■ **Fragmento de origen**:
-=-=-

A priori, el más parecido sería el Nobel de literatura. También homenajea la consistencia de una obra sin detenerse en los picos (o valles) que dicha obra pueda presentar. En este sentido, la Academia Sueca se preocupa bastante de conceder el Nobel a literatos de cierta edad que, de alguna manera, no tengan que probar si son verdaderos merecedores del premio. Incluso en casos más controvertidos como el reciente Nobel al cantautor Bob Dylan, e independientemente de su calidad, no hay espacio para dudar de un corpus más que amortizado por la historia contemporánea. Digamos que el Nobel de literatura puede no gustar a todo el mundo pero, en sus más de cien años de historia, al menos ha demostrado una manifiesta consistencia general.

-=-=-

■ **Tarea 1**:
Reúne, por favor, todas las líneas de los registros que contengan la palabra "this".

-=-=-

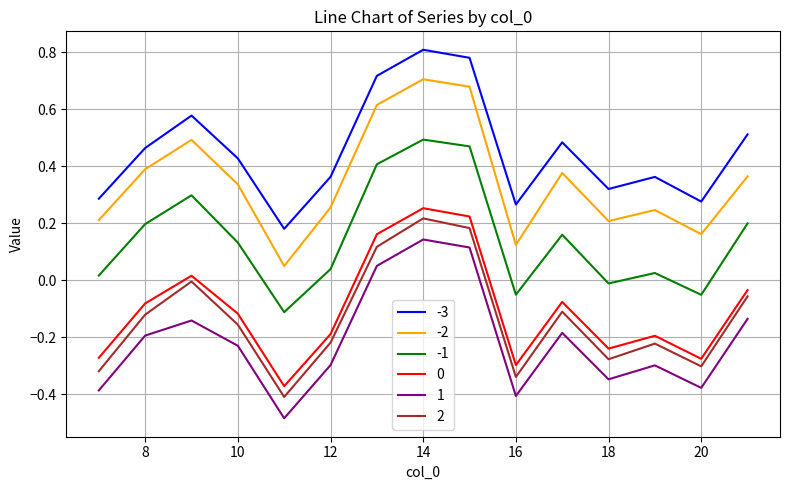

True or false: -2 and 2 intersect in this chart.

False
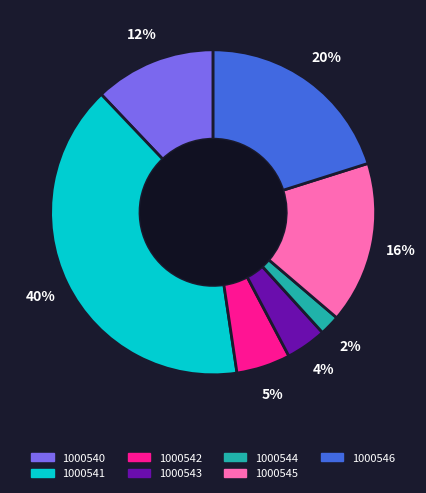

Between 1000546 and 1000543, which is larger?

1000546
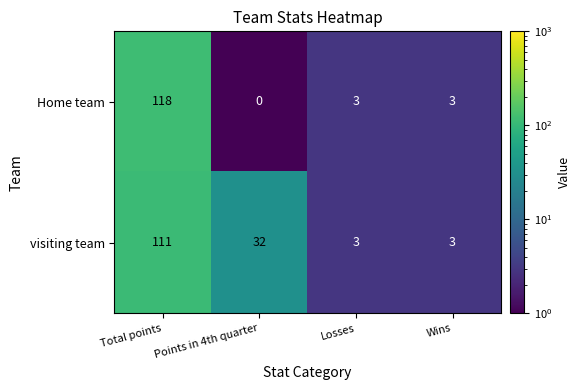

Which series has the largest total across all categories?

visiting team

-=-=-

■ **Tarea 2**:
Vuelve a escribir todo lo que va desde "A priori, el" hasta "manifiesta consistencia general." en el fragmento sobre el Nobel de literatura, cambiando "Academia Sueca" por "Fundación Nobel".

■ **Solución 1**:
True or false: -2 and 2 intersect in this chart.

■ **Solución 2**:
A priori, el más parecido sería el Nobel de literatura. También homenajea la consistencia de una obra sin detenerse en los picos (o valles) que dicha obra pueda presentar. En este sentido, la Fundación Nobel se preocupa bastante de conceder el Nobel a literatos de cierta edad que, de alguna manera, no tengan que probar si son verdaderos merecedores del premio. Incluso en casos más controvertidos como el reciente Nobel al cantautor Bob Dylan, e independientemente de su calidad, no hay espacio para dudar de un corpus más que amortizado por la historia contemporánea. Digamos que el Nobel de literatura puede no gustar a todo el mundo pero, en sus más de cien años de historia, al menos ha demostrado una manifiesta consistencia general.